04 février 2016 ~ 0 Commentaire

Le Fiasco du Labrador – Margaret Atwood

Même si les dernières nouvelles de ce recueil ne semblent pas se rattacher directement à celles qui précèdent, cette série de textes, présentée comme une collection de tableaux vivants, évoque bien des tranches d’une vie qui serait peut-être celle de l’auteur ou du moins celle que l’auteur aurait pu avoir. Des tableaux qui découvriraient peu à peu l’existence d’une fille coincée entre une mère qui aurait vieilli trop vite et une sœur qui serait née trop tard, avant de se réfugier dans le fond de la cambrousse, sous le regard goguenard des péquenauds du coin, à jouer les apprenties fermières avec le mari de sa meilleure amie qui aurait préféré la suivre plutôt que de vivre avec son épouse, avant de s’achever dans l’évocation de la vieillesse et de la mort.
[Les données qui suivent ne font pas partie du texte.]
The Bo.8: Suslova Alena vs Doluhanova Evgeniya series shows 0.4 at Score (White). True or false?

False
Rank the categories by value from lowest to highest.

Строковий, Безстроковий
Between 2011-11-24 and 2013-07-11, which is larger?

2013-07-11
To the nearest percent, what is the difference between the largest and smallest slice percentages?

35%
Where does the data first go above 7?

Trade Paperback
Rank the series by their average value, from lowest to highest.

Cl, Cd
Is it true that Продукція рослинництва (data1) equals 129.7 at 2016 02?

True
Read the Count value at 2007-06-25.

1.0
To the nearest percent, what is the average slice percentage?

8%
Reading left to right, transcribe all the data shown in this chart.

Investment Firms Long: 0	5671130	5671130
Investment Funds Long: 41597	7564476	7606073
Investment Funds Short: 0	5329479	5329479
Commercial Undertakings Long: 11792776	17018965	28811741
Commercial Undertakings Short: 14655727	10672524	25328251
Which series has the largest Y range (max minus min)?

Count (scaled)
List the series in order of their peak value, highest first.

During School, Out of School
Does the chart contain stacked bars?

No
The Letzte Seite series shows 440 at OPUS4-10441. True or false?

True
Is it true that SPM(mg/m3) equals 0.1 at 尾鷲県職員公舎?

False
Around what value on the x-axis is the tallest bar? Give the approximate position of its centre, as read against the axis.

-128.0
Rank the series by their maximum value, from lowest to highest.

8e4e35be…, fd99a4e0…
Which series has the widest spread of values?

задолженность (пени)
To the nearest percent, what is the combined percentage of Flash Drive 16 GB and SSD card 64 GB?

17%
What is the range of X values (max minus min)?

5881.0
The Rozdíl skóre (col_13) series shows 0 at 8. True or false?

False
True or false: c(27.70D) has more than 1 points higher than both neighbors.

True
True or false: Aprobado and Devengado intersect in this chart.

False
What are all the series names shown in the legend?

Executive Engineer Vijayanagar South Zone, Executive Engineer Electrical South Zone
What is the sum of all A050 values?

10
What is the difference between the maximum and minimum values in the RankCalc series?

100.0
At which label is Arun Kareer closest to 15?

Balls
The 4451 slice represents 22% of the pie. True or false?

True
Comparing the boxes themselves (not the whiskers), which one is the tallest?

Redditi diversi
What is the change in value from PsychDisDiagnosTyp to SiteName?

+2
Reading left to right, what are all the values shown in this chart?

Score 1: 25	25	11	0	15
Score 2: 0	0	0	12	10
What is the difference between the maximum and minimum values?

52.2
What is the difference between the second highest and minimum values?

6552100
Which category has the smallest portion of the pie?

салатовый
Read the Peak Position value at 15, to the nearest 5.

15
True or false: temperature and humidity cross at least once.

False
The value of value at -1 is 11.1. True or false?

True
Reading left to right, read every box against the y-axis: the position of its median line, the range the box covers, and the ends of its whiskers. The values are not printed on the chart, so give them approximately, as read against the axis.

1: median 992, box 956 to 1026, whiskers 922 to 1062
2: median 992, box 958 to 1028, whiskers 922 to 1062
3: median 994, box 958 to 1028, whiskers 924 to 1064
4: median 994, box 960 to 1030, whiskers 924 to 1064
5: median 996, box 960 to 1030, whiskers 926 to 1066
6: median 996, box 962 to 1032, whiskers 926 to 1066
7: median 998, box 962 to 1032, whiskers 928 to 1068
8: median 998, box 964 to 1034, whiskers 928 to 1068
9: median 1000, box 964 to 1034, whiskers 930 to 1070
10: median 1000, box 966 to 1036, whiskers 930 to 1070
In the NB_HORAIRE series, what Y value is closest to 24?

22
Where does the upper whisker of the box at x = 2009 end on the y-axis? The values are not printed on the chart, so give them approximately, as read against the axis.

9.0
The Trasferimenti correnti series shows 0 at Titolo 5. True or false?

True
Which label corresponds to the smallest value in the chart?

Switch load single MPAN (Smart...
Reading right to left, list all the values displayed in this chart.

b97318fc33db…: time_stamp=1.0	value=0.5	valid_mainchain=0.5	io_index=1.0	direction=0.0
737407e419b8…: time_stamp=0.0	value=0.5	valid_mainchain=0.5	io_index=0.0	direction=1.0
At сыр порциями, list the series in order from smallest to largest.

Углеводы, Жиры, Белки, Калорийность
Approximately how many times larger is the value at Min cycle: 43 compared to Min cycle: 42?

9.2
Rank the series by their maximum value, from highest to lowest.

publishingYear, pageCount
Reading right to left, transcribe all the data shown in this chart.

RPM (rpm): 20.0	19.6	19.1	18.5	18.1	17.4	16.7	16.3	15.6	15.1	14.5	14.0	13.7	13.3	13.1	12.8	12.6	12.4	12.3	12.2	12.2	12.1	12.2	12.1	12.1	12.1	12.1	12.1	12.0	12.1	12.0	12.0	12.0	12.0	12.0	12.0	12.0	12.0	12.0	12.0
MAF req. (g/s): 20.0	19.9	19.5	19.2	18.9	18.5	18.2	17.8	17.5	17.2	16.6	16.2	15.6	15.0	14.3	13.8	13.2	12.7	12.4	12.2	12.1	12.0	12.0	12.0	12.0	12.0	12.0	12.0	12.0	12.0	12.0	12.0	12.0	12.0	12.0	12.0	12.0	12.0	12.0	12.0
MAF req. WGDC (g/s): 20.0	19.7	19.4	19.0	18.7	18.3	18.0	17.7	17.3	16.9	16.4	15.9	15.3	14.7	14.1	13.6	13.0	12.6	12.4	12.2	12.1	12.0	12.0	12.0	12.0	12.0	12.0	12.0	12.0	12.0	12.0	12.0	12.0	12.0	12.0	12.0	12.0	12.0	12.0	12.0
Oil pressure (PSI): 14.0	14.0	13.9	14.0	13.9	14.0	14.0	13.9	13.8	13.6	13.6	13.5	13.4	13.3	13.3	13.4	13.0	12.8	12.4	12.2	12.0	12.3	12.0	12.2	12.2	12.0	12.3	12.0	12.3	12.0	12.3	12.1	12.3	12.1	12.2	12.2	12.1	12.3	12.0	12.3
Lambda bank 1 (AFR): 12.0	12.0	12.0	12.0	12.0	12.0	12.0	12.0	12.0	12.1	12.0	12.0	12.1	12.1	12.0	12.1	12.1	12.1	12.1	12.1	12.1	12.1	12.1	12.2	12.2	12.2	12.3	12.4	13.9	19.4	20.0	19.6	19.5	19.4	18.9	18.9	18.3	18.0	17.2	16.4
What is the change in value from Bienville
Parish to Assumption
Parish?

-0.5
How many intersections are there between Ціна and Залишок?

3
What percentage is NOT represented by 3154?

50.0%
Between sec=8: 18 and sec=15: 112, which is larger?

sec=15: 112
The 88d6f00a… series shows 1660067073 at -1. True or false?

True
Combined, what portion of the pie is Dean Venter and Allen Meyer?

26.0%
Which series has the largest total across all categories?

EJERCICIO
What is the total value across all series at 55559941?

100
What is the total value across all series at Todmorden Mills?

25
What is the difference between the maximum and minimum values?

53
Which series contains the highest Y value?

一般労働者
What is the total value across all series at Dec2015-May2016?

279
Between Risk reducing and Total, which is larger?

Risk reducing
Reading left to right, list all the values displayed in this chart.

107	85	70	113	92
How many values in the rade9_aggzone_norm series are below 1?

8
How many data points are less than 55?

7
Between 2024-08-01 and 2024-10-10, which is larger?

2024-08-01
La vie d’une femme de la deuxième moitié du vingtième siècle qui pourrait être considérée comme une allégorie de la population canadienne possédant encore quelques uns des gènes des pionniers qui ont construit le pays, mais qui sombrerait doucement dans une certaine forme de décadence évoquant la langueur et le renoncement qui prévalaient dans les mouvements hippie des années soixante-dix.

Un recueil de nouvelles qui prendrait la forme d’un roman sous l’œil perçant de Margaret Atwood qui a le don de l’observation des gens, de leur environnement, de leurs sentiments, de leurs émotions et de leur comportement dans une société délétère où les familles se défont, se recomposent, mal, où les mœurs se dégradent, oubliant les vertus des pionniers mais banalisant certaines déviances comme l’usage de la drogue. Un recueil qui décortique tous les passages importants d’une vie : l’enfance, l’adolescence et le passage à l’âge adulte, les premiers émois de la chair, la formation et la décomposition des ménages, l’entrée dans la dépendance et la fin de la vie. Un regard qui embrasserait l’ensemble d’une existence et des rites de transition entre les différents âges dans une société décadente qui aurait oublié ses valeurs et ses fondements. Un peuple de pionniers à l’arrêt qui se ramollirait progressivement et inéluctablement.

Un projet ambitieux qui m’a vite intéressé et qui m’a même, à un certain moment, emballé mais, hélas, le rythme a rapidement baissé, le texte s’est essoufflé, et ma lecture est, elle, devenue plus laborieuse, moins passionnée, même si le style de l’auteur et la judicieuse construction du recueil ne sont nullement en cause. C’est simplement le projet littéraire que j’avais cru deviner au départ qui s’est évanoui peu à peu, avant même la moitié du livre, pour disparaître totalement, ou presque, dans les dernières nouvelles. Mais c’est peut-être moi qui me suis égaré au milieu de ses textes, dommage j’aimais bien l’idée que j’avais forgée au début de cette lecture.